The answer to why Russia is so concerned with other countries and their Eurovision entries lies not in their threat of competition, but in their gay propaganda law. Russia’s gay propaganda law was brought into play in 2013, and it bans the promotion of homosexuality to those under the age of 18. It has been justified as a means of protection of their youth from the homosexual influence. There has been global outrage at the implementation of this law, the most recent being from the European Court of Human Rights in Strasbourg last year which ruled that the law “reinforced stigma and prejudice and encouraged homophobia” in Russia, and goes against the level of equality a democratic society should possess. They also found that three Russian activists, who staged peaceful protests against the law, were fined and had their freedom of expression compromised. Despite this, Putin continues to defend his law by stating that it protects the countries’ traditional values and shields his citizen’s from the “so-called tolerance” of the West.

This ruling from the Court came amidst news of extreme violence against gay men in the Russian federal subject of Chechnya. Police in Chechnya rounded up, beat and humiliated any men that were suspected of being gay, in an effort to rid them from Chechen society. The ‘purge’ as it has been named started in February 2017 and continued to April, with men being captured and held in secret locations for days and weeks at a time. They were tortured in an effort to obtain information about other men in the community who were known to be gay. While some men are thought to still be in captivity, others were delivered back to their families with their sexual orientations exposed, and the police encouraged the families to commit “honour killings”. These events sound like something that could only come to life in a horror movie, but unfortunately for some this is their nightmarish reality of not being accepted in their own country.

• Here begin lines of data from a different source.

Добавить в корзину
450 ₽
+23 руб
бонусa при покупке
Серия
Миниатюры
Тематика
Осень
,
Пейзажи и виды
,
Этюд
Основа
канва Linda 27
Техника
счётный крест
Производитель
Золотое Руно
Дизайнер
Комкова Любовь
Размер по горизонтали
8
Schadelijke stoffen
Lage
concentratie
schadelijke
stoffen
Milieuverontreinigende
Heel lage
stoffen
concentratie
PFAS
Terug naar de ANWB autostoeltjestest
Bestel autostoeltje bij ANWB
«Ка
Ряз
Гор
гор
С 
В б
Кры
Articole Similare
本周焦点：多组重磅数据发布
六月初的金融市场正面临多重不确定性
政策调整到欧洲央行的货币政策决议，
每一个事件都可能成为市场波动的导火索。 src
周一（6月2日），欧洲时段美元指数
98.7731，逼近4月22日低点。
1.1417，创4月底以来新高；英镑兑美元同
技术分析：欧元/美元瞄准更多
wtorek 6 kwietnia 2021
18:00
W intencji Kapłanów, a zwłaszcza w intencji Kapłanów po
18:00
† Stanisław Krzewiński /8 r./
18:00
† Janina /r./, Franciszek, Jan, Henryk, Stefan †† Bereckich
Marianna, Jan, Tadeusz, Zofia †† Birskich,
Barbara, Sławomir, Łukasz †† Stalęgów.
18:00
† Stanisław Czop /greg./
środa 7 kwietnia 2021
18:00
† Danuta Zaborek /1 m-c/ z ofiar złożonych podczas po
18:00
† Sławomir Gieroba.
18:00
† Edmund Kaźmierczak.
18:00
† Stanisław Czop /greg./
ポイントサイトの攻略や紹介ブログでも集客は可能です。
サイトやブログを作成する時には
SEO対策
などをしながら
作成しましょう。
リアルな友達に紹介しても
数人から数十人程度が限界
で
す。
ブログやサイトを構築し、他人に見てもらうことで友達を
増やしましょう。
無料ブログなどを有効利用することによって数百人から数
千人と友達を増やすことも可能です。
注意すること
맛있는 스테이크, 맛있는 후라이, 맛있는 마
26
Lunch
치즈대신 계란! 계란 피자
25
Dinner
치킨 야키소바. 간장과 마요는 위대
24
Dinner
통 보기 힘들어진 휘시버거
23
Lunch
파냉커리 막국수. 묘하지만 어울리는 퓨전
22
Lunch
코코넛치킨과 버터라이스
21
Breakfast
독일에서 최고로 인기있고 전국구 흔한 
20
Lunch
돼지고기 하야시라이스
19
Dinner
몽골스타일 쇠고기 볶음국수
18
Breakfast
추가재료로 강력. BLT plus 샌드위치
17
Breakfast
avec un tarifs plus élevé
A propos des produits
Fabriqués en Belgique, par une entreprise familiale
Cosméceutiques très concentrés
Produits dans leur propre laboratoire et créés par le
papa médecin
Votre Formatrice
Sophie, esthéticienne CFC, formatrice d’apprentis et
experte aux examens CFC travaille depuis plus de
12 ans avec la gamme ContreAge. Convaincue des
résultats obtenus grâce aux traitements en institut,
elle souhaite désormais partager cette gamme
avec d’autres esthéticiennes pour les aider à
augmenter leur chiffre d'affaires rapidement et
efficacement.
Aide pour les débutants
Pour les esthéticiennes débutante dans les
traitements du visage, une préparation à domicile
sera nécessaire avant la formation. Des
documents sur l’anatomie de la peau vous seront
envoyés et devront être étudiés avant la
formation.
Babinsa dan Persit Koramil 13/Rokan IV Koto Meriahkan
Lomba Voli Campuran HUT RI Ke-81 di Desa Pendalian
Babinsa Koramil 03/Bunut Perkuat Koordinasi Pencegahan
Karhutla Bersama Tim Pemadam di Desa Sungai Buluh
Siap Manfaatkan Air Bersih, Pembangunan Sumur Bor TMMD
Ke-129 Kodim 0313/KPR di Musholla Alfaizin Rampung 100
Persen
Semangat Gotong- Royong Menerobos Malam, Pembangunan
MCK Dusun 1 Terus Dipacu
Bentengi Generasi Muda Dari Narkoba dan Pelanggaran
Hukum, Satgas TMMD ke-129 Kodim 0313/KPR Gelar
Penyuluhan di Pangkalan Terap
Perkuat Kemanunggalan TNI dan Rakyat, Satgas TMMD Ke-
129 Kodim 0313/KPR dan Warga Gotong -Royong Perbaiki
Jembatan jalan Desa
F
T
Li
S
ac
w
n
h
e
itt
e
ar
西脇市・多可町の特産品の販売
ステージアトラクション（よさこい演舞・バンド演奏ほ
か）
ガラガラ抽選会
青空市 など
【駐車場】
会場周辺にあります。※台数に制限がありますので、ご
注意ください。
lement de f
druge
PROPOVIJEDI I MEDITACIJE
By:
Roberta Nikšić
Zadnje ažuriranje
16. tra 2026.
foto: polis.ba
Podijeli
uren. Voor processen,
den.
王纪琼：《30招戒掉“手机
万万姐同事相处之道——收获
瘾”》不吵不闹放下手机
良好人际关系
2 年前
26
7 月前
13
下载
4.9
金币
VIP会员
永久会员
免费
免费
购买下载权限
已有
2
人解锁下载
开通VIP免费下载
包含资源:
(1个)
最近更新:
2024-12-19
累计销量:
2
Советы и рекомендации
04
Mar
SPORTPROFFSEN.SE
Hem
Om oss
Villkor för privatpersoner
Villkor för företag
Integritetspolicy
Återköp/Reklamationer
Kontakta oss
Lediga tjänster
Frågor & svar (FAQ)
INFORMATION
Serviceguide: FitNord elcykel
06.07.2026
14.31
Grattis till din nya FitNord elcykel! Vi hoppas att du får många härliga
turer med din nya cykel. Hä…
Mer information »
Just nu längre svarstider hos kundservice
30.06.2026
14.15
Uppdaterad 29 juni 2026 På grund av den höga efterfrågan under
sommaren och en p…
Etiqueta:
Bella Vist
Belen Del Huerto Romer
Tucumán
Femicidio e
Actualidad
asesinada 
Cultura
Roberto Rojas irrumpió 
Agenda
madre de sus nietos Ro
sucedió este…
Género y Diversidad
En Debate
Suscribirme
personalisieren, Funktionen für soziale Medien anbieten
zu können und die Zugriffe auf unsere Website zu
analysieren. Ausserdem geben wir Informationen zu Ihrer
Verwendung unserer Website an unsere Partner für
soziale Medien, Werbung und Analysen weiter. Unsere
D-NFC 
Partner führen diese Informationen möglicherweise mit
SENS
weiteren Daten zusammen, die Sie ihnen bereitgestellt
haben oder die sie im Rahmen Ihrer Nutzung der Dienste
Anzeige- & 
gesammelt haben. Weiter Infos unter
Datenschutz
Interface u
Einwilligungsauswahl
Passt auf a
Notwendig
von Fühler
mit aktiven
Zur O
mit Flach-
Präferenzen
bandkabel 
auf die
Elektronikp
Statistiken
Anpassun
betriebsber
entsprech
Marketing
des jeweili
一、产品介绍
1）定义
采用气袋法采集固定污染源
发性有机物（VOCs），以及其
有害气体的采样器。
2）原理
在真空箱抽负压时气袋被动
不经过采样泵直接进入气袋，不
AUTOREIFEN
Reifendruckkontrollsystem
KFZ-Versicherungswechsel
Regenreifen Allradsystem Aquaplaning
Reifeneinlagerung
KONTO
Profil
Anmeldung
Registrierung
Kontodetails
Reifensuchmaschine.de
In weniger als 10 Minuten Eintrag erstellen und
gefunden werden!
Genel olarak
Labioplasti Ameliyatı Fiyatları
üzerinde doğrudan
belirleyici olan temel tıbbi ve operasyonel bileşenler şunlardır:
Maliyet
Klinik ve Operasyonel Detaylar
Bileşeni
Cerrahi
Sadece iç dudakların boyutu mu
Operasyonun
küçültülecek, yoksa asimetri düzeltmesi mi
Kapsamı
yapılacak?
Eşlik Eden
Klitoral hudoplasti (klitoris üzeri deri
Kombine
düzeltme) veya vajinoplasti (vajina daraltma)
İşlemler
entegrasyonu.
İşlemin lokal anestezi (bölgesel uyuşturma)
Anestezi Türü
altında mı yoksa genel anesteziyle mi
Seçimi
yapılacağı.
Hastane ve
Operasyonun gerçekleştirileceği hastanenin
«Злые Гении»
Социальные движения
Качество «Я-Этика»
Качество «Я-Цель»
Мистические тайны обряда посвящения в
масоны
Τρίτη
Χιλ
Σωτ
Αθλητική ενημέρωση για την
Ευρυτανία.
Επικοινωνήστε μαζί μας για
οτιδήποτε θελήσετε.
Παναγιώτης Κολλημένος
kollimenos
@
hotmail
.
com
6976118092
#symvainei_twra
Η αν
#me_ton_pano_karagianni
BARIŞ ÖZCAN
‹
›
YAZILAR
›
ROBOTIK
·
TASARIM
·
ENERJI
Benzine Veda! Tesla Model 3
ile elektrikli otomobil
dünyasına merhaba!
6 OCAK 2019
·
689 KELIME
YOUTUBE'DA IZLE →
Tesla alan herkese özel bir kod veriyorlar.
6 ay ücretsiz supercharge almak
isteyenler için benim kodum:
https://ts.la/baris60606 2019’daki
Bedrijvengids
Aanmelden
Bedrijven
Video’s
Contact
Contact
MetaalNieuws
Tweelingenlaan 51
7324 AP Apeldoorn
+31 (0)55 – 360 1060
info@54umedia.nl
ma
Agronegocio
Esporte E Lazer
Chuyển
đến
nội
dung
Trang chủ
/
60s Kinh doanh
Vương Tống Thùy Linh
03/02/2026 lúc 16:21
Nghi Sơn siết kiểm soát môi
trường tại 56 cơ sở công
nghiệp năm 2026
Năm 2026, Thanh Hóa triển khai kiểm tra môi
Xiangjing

This is not an isolated incident. Since the banning of gay propaganda, hate crimes towards gay, lesbian, bisexual and transgender communities have doubled, with murders topping the list as the most committed crime. Svetlana Zakharova, a board member with the Russian LGBT network, says that these hate criminals have become more offensive and less afraid, as they now feel like the government is on their side. The propaganda ban has stopped gay pride marches, detained gay rights activists as we have already seen, and has increased violence towards a portion of the population who now feel as though they are not protected.

Comparing the seriousness of the situation in Russia to the light-hearted entertainment of the Eurovision, perhaps Putin and his colleagues should put more energy into focusing on the violence and murders happening right under their noses rather than performers across the waters that are trying to promote acceptance, diversity and fun on the global stage.